Bluem of Youth シングル回顧~1995-2002~

Something ELseに続く『電波少年』の派生番組『雷波少年』の企画による「ラストツアー~約束の場所へ~」のヒットで知られるBluem of Youth。ボーカルギターの別所悠二とギター、キーボード、ピアノ、プログラミングの松ヶ下宏之による2人組のロックユニットして95年にエピックよりデビューした。

実はブレイク前に「線路沿いの恋」で『HEY! HEY! HEY!』に出演したりもしたらしいんだけどエピックでは全作品O社100位圏外により、シングル「声」で契約を切られてしまう。その直後『雷波少年』の企画によりショッカーに拉致された2人が突きつけられたのはシベリア鉄道横断、旅の中で運命の1曲を完成させて日本武道館にその1曲を聞きにくる観客1万人を集める、出来なければ音楽業界引退…という過酷なものだった。

当時O社のチャート結果を使ったTVの企画モノはポケットビスケッツ、ブラックビスケッツなどいくつかあった。Something ELseもO社20位以内というものだったが、Bluem of Youthでは違う目標を設定したかったのか、同年ブラックビスケッツがO社での売上目標を全く果たせずに失敗して空中分解する事態となったためか、O社チャート結果を利用するのは避けてライブ動員数を目標としたのはちょっと新しかった。
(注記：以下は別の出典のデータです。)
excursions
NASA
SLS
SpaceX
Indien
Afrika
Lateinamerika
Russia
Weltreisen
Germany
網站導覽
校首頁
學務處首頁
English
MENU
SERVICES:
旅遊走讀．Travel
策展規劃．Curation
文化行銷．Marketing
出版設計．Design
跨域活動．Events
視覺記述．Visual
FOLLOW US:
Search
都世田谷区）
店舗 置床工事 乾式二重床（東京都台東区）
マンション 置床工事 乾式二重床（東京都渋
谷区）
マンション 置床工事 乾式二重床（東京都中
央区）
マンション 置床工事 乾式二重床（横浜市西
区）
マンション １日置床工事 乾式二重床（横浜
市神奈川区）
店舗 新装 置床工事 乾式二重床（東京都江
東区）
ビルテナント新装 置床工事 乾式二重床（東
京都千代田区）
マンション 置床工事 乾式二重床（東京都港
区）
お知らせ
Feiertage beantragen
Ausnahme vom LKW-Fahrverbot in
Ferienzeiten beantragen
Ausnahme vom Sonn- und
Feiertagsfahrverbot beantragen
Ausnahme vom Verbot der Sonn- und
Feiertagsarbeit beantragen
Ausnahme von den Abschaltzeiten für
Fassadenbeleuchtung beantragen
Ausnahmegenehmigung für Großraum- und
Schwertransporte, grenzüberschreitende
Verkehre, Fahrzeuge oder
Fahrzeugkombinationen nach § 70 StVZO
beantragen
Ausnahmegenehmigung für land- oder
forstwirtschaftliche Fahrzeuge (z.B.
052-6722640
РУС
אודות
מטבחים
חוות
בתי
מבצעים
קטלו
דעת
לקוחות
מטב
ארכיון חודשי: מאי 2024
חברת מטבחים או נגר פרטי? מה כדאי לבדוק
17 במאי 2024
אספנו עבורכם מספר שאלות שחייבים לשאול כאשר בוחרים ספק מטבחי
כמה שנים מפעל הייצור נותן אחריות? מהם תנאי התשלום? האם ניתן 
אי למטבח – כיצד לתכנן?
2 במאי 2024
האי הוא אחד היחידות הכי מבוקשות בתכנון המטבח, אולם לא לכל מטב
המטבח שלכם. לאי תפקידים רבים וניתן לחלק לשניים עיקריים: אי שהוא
企画を成功させたBluem of Youthだったが、その後の活動は順調とは言い難かった。企画自体が2番煎じのように見られた事で、Something ELse以上にすぐに売れなくなってしまったのもあるが、企画の間に作った曲だけでオリジナルアルバムを出した後は、活動を休止する02年までオリジナルアルバムを出すに至らなかった。途中からレンタルに入荷されなくなるほど扱いが悪くなったり、ライブでやたら発売未定の新曲を大量に披露したり、1万円を越える高額な未発表曲集2枚組+ライブDVDを出してみたり、休止後のラストライブの模様も2CD+DVDの1万越えアイテムだったり、正直中高生だった当時は作品を入手するのも妙にハードルが高かった

終始迷いの中で活動していたようでもあり、そんな迷いが反映されたようなそれっきりな作風の曲もあるが、それでも楽曲自体は非常にいいものが多かったと思う。

02年末に無期限の活動休止を宣言した後、2人はソロ活動を行っているが、10周年の05年にライブ3本で限定復活、08年には完全復活を遂げた。アコースティックリテイクアルバムと今度こそ迷いのないオリジナルアルバムをリリースするも全く売れなかった(O社300位圏外)。その後ここ何年かは目立った活動はほとんどなく沈静化している。

松ヶ下はソロ活動以外にサポートミュージシャン、楽曲提供やプロデュースも行っている。福山雅治の作品でギターを弾いたことがあったり、中川翔子のライブサポートやってたり、柏木由紀へ提供していたりもする。

またmiwaの1st~3rdアルバムまでのシングル、アルバム曲で編曲を担当していたQuatre-M=松ヶ下である。miwaが作曲面でもNAOKI-Tとベッタリになっていったせいかmiwaへの最終参加となった3rdアルバム『DELIGHT』でNAOKI-Tが1人オケ制作で埋め尽くす中で、Quatre-Mのサウンドプロデュース作品2曲はしっかり生バンドで制作していて、松ヶ下の丁寧なサウンドプロデュースっぷりが伺えて好印象だった。